To do this, legislators must uncover and remedy how the Blueprint short-changes the costs of services for students who are most at risk. Most urgently, using the standard evidence-based methodology, the funding formulas for the “foundation base” for all students and the compensatory education weight for low-income students must be increased.

Second, legislators must substantially change the priorities and phase-in of current and future funding. Funding must be far more front-loaded to provide immediate assistance to low-achieving students, who are disproportionately poor and of color, especially in the early grades.

It’s true that adequacy and equity, if properly determined, will increase the cost of the Blueprint beyond the $4 billion (over 10-plus years) that Gov. Hogan has deemed unaffordable. But it is no less true, as numerous experts have confirmed, that pre- and post-pandemic Maryland has the fiscal wealth to pay more. In fact, the $4 billion would represent less than a 1% annual increase in state and local government spending, and less than a 2.5% average annual increase in state and local spending for public schools.

No one can predict the course of the pandemic and Maryland politics through state elections in 2022. Moreover, the Kirwan Commission has not yet issued a final report, and state officials have not answered fully some requests for clarifying information.

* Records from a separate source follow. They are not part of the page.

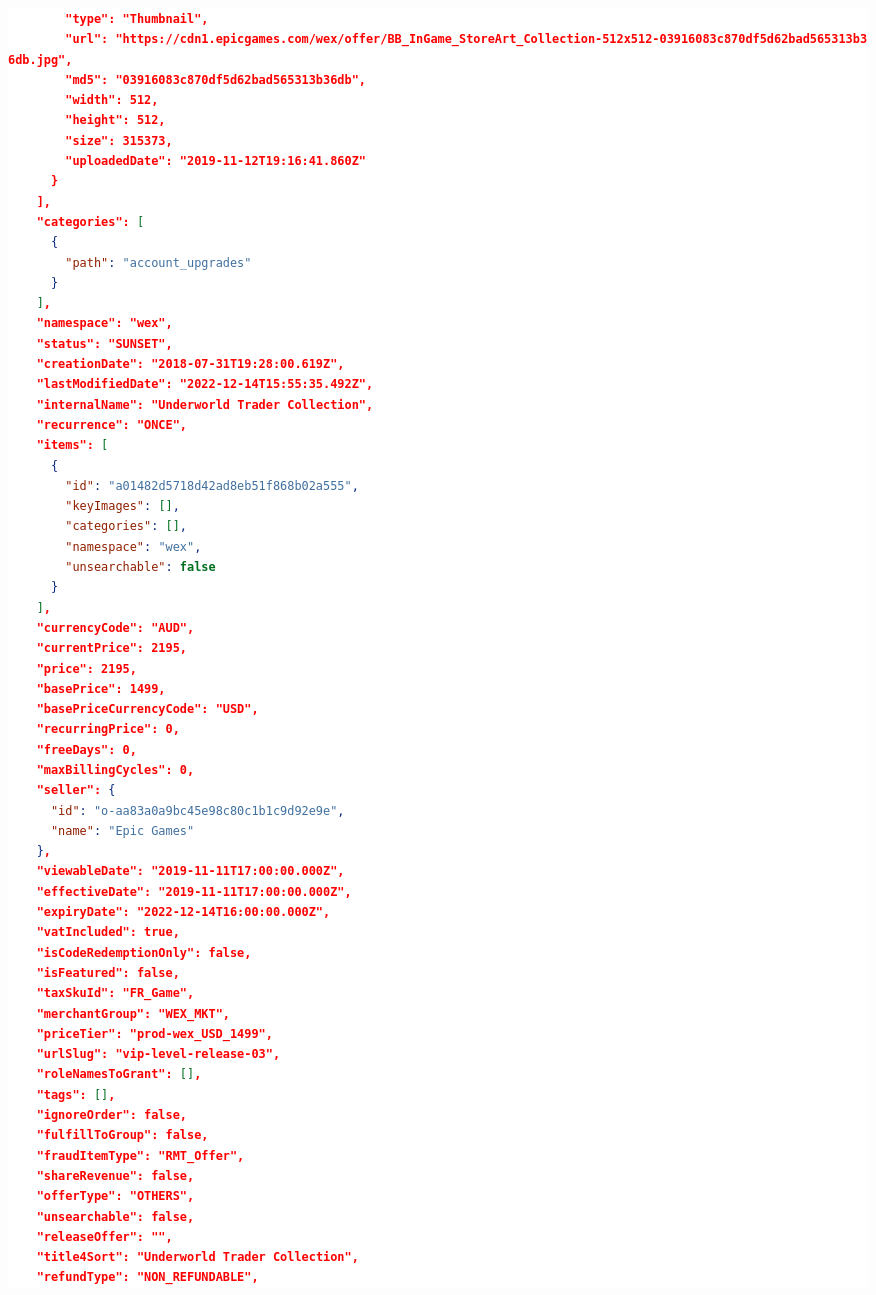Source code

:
 ```json
        "type": "Thumbnail",
        "url": "https://cdn1.epicgames.com/wex/offer/BB_InGame_StoreArt_Collection-512x512-03916083c870df5d62bad565313b36db.jpg",
        "md5": "03916083c870df5d62bad565313b36db",
        "width": 512,
        "height": 512,
        "size": 315373,
        "uploadedDate": "2019-11-12T19:16:41.860Z"
      }
    ],
    "categories": [
      {
        "path": "account_upgrades"
      }
    ],
    "namespace": "wex",
    "status": "SUNSET",
    "creationDate": "2018-07-31T19:28:00.619Z",
    "lastModifiedDate": "2022-12-14T15:55:35.492Z",
    "internalName": "Underworld Trader Collection",
    "recurrence": "ONCE",
    "items": [
      {
        "id": "a01482d5718d42ad8eb51f868b02a555",
        "keyImages": [],
        "categories": [],
        "namespace": "wex",
        "unsearchable": false
      }
    ],
    "currencyCode": "AUD",
    "currentPrice": 2195,
    "price": 2195,
    "basePrice": 1499,
    "basePriceCurrencyCode": "USD",
    "recurringPrice": 0,
    "freeDays": 0,
    "maxBillingCycles": 0,
    "seller": {
      "id": "o-aa83a0a9bc45e98c80c1b1c9d92e9e",
      "name": "Epic Games"
    },
    "viewableDate": "2019-11-11T17:00:00.000Z",
    "effectiveDate": "2019-11-11T17:00:00.000Z",
    "expiryDate": "2022-12-14T16:00:00.000Z",
    "vatIncluded": true,
    "isCodeRedemptionOnly": false,
    "isFeatured": false,
    "taxSkuId": "FR_Game",
    "merchantGroup": "WEX_MKT",
    "priceTier": "prod-wex_USD_1499",
    "urlSlug": "vip-level-release-03",
    "roleNamesToGrant": [],
    "tags": [],
    "ignoreOrder": false,
    "fulfillToGroup": false,
    "fraudItemType": "RMT_Offer",
    "shareRevenue": false,
    "offerType": "OTHERS",
    "unsearchable": false,
    "releaseOffer": "",
    "title4Sort": "Underworld Trader Collection",
    "refundType": "NON_REFUNDABLE",
```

Still, we know for sure that adequate and equitable education is the defining civil right issue of our time. And Maryland requires a stronger and surer plan to fulfill that constitutional right now and in the future.

— KALMAN R. HETTLEMAN

The writer is a member of the Maryland Commission on Innovation and Excellence in Education – the Kirwan Commission — a former Baltimore City School Board member, a former deputy mayor of Baltimore and a former Maryland secretary of Human Resources.